Le premier propriétaire documenté du bâtiment au début du XIXe siècle était le marchand Piotr Guiriakov, qui était le propriétaire du terrain en 1804. Plus tard, en 1828, la maison a été louée par Mikhaïl Semyonovitch Chchepkin, un artiste connu du Petit Théâtre. Cependant, il a rapidement déménagé dans le quartier de Sretenskaïa. Déjà en 1829, le bâtiment est passé à la propriété de « la femme de marchand A.S. Rébouchinskaïa », et ce nom, plus tard changé en « Riabouchinski », est resté propriétaire de la maison pendant longtemps.
La façade du bâtiment est ornée d'un haut portique avec quatre pilastres, installés sur l'arcade du rez-de-chaussée, où les voûtes sont conservées. L'apparence de la maison est assez modeste pour son époque : il n'y a pas de plâtre, de bas-reliefs ou de peintures, c'est un simple manoir de marchand, situé loin des grandes rues. Cependant, la renommée des nouveaux propriétaires s'est rapidement répandue dans toute l'Empire.

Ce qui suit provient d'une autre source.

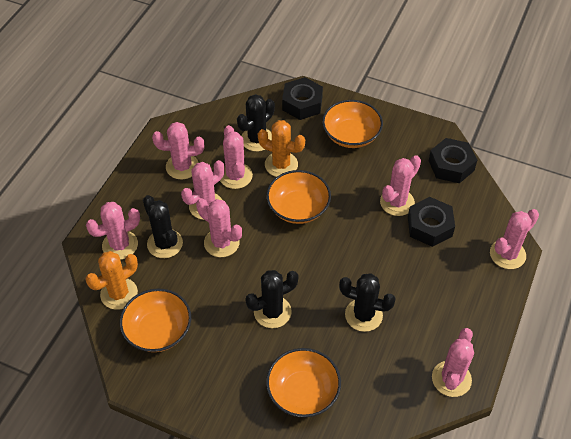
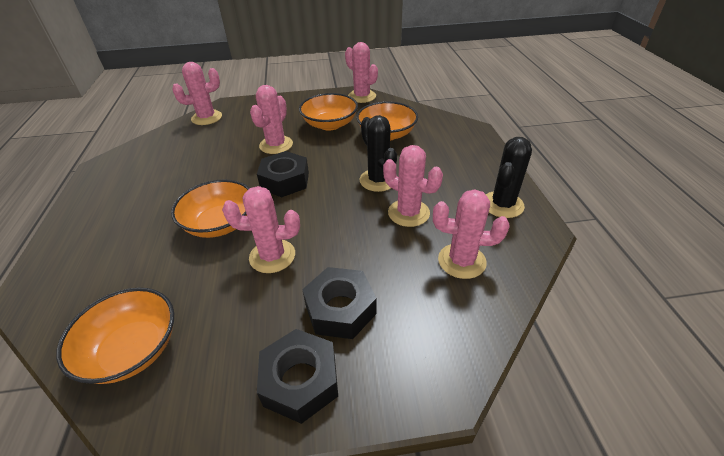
black cactus: [143,195,183,258] [237,94,275,152] [245,270,299,328] [339,273,396,332] = 4 -> [359,115,397,192] [486,137,532,218] = 2
orange cactus: [86,251,138,310] [258,120,305,177] = 2 -> none = 0
pink cactus: [86,202,140,260] [152,122,204,180] [181,160,225,220] [196,198,242,257] [220,125,253,189] [380,155,421,216] [432,328,474,397] [490,209,539,269] = 8 -> [172,62,222,125] [222,186,300,273] [250,85,293,154] [345,42,378,103] [383,145,443,227] [433,189,510,279] = 6

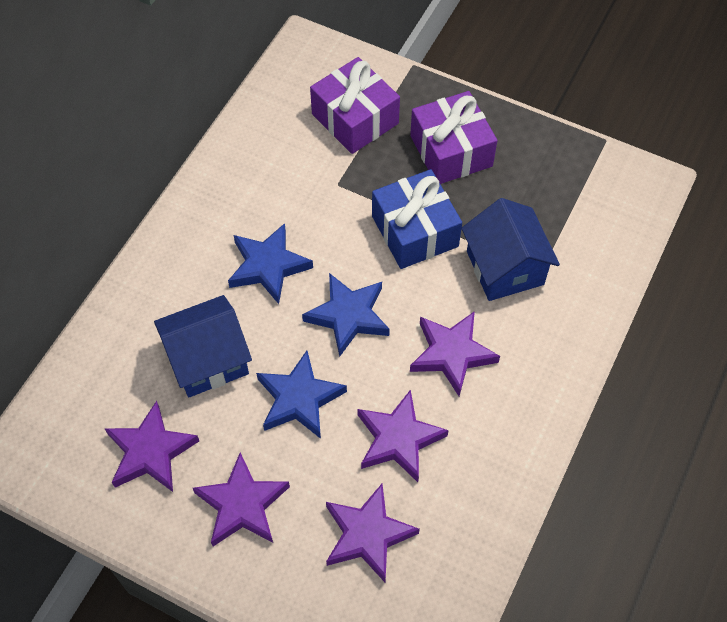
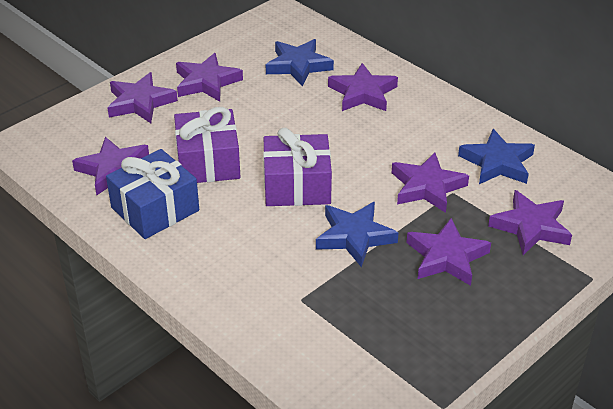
blue house: [154,295,252,397] [461,198,560,301] = 2 -> none = 0
purple star: [104,401,199,492] [193,452,290,547] [326,484,420,582] [358,389,449,482] [410,311,500,396] = 5 -> [72,137,149,195] [107,72,178,123] [176,53,243,102] [328,63,398,111] [392,153,469,213] [406,218,491,286] [488,190,572,255] = 7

La famille Riabouchinski trouve son origine chez un paysan de la province de Kalouga, de la sloboda Rébouchinskaïa, Mikhaïl Iakovlev, qui est arrivé à Moscou en 1802 et commerçait dans la rue des toiles du Gostiny Dvor. Ruiné à cause de la guerre patriotique de 1812, il a été contraint de passer à la bourgeoisie, mais n'a pas perdu courage. En 1820, Mikhaïl Iakovlevitch a adopté l'Ancienne Foi, à laquelle appartenaient de nombreux riches marchands de l'époque. Le soutien de ses coreligionnaires l'a aidé à revenir dans la classe marchande et à reprendre le commerce. C'est à ce moment-là qu'il a pris le nom de « Rébouchinski », qui a ensuite été changé en « Riabouchinski ». Avec le temps, Mikhaïl Iakovlevitch a fondé plusieurs manufactures de tissage à Moscou et dans la province de Kalouga, laissant à ses héritiers plus de 2 millions de roubles. Ce capital est devenu la base de la prospérité de la dynastie : son fils Pavel Mikhaïlovitch a multiplié la fortune familiale par dix, laissant à ses fils 20 millions de roubles.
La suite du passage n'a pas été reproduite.